Mighty and I hacked community gates in Irvine (key-key-12345-key) and finally walked into a living room that was an angular joke the Freemasons would have told. A woman sat on a beige couch against a beige wall and regarded the flat panel opposite her with heavy-lidded eyes. Her pills paused her against the present and the room was quiet with pharmaceutical waiting. But it was her son we came to see. It's funny how different generations slice the reality pie. Mom was a Pertofrane zombie and #1 Son sought independence with his own stoned wisdom. He spoke elliptically in an effort to mystify small moments happening in plain sight. A giant upended Shure VoiceMaster was his 'Beatles fuzzbox' and the rows of manga figurines populating shelves someone built for him (def. not mom) were 'pages one through ten of a very thick catalogue'.
But what #1 Son did have going for him was that he was in firm possession of One Cool Thing. He was once a sponsored skateboarder and he was taken to Shibuya on a press junket where he popped Anti-Caspers for highly impressionable consumers. While there, a Yazuka subset of Burakumin put him in a van, bagged his head, and...tattooed him. #1 Son thought for years that he was tapped by the underground, that he survived a war- but actually he was made an info mule. He was made a carrier of certain privileged information.

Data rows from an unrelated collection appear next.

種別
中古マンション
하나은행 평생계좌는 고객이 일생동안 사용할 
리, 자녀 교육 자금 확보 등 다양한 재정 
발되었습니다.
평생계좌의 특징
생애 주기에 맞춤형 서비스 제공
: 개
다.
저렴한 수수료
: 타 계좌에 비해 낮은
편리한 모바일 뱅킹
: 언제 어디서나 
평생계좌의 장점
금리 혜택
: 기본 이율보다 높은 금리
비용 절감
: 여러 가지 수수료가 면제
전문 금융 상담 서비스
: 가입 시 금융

The Burakumin know that nothing ever really happens in these little right wing hamlets south of Los Angeles. People live, get medicated, and die. There is no real hunger or strife beyond dinner table battles stoked by beige couch media consumption. So they tattooed a number on him, in Katagana. It's genius, actually, and proof that nothing ever goes unnoticed, nothing is ever forgotten anymore. The same powers that flagged #1 Son's visit to Shibuya betrayed him after his return to Irvine: Facebook. He flaunted his trip and later paraded an account of his experience in that elliptical way, 'I had a naked lunch with some public enemies, got inked,' basically putting a target on his chest where the tattoo sat, waiting to be collected by the Burakamin. The reason for the tattoo was this: some Japanese gangsters had many bank accounts to keep track of, too many actually, and the practice of using human bookmarks came into vogue. The talented hands that inked some of the most nefarious butchers of men were now employed hiding locations and account numbers in plain sight on living breathing people who interpreted the violence done to them as a chapter in their Life of Righteous Adventures. Because of this, a police investigation into a Yakuza clubhouse revealed nothing beyond a rabid appetite for media and the pedestrian worship of D-level American stars on Thrasher tearouts. Every picture, however, hid a gateway. Every little star was a bookmark.
#1 Son was 98 pounds of gender bent bearded boy. He had his heavy lids, his skater moue and his generation's internet irresponsibility. All in a bone cage with a 24 inch waist. How boring is America when kids like this rate and merit praise? Mighty and I heard from friends in Japan that he represented a risk, that his postings were becoming coffin nails and that we had the choice of warning him or collecting the message ourselves. We chose the second option. Because wise men know they can never save another person, only themselves, from the fire.
The way we got the tattoo can't be told here. Insert the 5th. We are merely messengers on the high speed rail. #1 Son now sports a chestplate covered with skin made in a lab from spider web fibers. The ensign who sold it to us claimed it was bulletproof. We hope #1 Son never finds out that particular answer. Now he has Another Cool Thing to tell people he will never meet. Girls will swoon and he will have the hero glow for a month or two. Ah, America. Full of incomplete people celebrating fragments of experiences they are too wired to evince completely.
Cut to yours truly making a withdrawal and fading into the dark. Happy endings are the best kind.